- _Task details_
The records below hold a stretch from the line with "the malaise of our age. The reason" through the line with "photo shows (from"; return exactly those lines, ends included, and nothing more.

Saved entries
○ ○ ○ ○ ○ ○ ○

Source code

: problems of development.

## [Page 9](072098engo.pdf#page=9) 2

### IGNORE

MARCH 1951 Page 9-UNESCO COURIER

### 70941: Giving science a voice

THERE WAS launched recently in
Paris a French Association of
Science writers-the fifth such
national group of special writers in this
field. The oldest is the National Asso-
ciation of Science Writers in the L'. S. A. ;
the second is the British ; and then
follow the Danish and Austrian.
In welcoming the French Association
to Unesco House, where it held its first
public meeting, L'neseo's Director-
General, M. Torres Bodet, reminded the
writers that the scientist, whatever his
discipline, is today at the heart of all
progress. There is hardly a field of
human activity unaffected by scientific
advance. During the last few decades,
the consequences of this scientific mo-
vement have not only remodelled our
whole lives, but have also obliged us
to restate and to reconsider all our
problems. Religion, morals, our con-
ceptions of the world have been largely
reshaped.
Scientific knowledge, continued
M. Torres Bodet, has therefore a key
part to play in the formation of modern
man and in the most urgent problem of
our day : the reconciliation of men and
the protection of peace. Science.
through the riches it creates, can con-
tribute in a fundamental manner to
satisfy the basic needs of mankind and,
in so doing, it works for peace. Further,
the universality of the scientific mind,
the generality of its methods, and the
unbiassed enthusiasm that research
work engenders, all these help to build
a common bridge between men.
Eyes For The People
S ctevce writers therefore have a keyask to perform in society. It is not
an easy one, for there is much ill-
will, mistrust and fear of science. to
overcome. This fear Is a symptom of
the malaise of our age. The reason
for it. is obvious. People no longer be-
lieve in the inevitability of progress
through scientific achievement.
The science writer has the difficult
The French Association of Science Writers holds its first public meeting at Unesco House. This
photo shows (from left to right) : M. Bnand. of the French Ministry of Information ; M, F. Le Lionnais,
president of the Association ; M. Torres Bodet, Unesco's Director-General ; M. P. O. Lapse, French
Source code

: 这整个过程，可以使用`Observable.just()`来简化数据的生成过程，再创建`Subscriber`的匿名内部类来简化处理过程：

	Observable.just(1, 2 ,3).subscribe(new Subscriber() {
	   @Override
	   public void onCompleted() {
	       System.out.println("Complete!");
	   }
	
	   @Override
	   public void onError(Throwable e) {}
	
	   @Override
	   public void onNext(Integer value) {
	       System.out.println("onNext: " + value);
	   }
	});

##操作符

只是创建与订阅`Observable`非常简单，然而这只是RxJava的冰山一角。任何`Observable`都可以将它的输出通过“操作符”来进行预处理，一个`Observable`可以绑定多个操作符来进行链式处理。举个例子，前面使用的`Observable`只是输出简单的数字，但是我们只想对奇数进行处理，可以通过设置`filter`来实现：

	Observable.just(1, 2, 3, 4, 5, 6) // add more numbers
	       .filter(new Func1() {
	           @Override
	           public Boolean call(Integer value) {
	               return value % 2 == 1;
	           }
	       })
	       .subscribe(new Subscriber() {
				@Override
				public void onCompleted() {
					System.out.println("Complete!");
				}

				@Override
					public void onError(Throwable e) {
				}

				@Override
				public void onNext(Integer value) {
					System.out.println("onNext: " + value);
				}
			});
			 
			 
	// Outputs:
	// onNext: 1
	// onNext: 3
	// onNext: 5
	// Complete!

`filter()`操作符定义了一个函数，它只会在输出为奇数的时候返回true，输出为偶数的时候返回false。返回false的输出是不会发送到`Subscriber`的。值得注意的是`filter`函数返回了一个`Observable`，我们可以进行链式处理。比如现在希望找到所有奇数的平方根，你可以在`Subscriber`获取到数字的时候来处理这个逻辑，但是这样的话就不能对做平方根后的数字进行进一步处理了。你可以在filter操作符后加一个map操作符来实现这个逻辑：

○ ○ ○ ○ ○ ○ ○

- _Exercise answer_
the malaise of our age. The reason
for it. is obvious. People no longer be-
lieve in the inevitability of progress
through scientific achievement.
The science writer has the difficult
The French Association of Science Writers holds its first public meeting at Unesco House. This
photo shows (from left to right) : M. Bnand. of the French Ministry of Information ; M, F. Le Lionnais,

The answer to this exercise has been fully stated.